Les lieux: Sint-Amandsberg


Non loin de Gand, dans le village de Mont-Saint-Amand.




Sint-Amandsberg, usage de la langue de nos compatriotes du Nord oblige, se trouve à quelques kilomètres du centre ville où logea Louis XVIII lors des cent jours et de la campagne de Belgique.

Dans le village de Saint-Amand, la grille métallique du cimetière s'ouvre sur les allées de gravier dont les hêtres plantés en bordure couvrent les caveaux et chapelles d'une ombre éternelle. De çà de là, nous rencontrons quelques fleurs fanées, avant d'arriver au parvis de l'église. Derrière, une butte s'élève et sur laquelle la plupart des tombes ombragées ont été érigées au XIXème siècle.
Les pierres tombales sont verdies et rongées par le temps, elles s'enchevêtrent les unes dans les autres comme pour nous dire que la place est ici comptée. Finalement après avoir parcouru de nombreuses allées, monté plusieurs escaliers, nous avons trouvé ce que nous étions venus chercher.

On peut imaginer le nombre de serviteurs et d'admirateurs de la région en lisant les 188 noms des soldats qui servirent dans les armées napoléoniennes.
Sur ce cénotaphe, le graveur de pierres immortalisa chacun d'entre eux au marteau et au burin.

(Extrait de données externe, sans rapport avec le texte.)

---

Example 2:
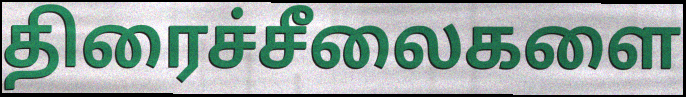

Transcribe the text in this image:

திரைச்சீலைகளை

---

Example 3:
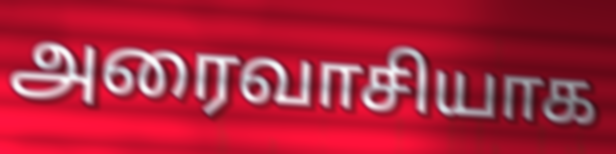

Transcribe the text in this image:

அரைவாசியாக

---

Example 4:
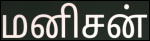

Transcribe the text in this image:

மனிசன்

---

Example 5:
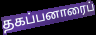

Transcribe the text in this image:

தகப்பனாரைப்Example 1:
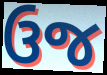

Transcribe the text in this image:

ઉજ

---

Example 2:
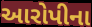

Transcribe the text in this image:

આરોપીના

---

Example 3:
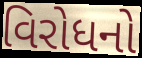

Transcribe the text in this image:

વિરોધનો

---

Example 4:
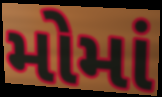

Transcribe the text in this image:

મોમાં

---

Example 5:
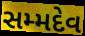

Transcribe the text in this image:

La colonne s'élève vers le ciel comme emportée par l'Aigle Impériale rejoignant ainsi Napoléon au panthéon.




Quelques mètres plus loin repose Charles-Antoine Van Remoortere, sous-Lieutenant au 19e chasseurs à cheval en 1807, lieutenant en 1809, capitaine en 1812. Il participa aux côtés d'autres braves de la Grande Armée aux batailles victorieuses d'Austerlitz, Iéna, Eylau, Friedland, Ratisbonne. Il termina sa carrière comme général dans l'armée belge.




Dans le contre-bas est couché pour l'éternité Joseph Deweweirne, fusilier-chasseur de la Garde. Il servit l'Empereur en Espagne puis en Autriche.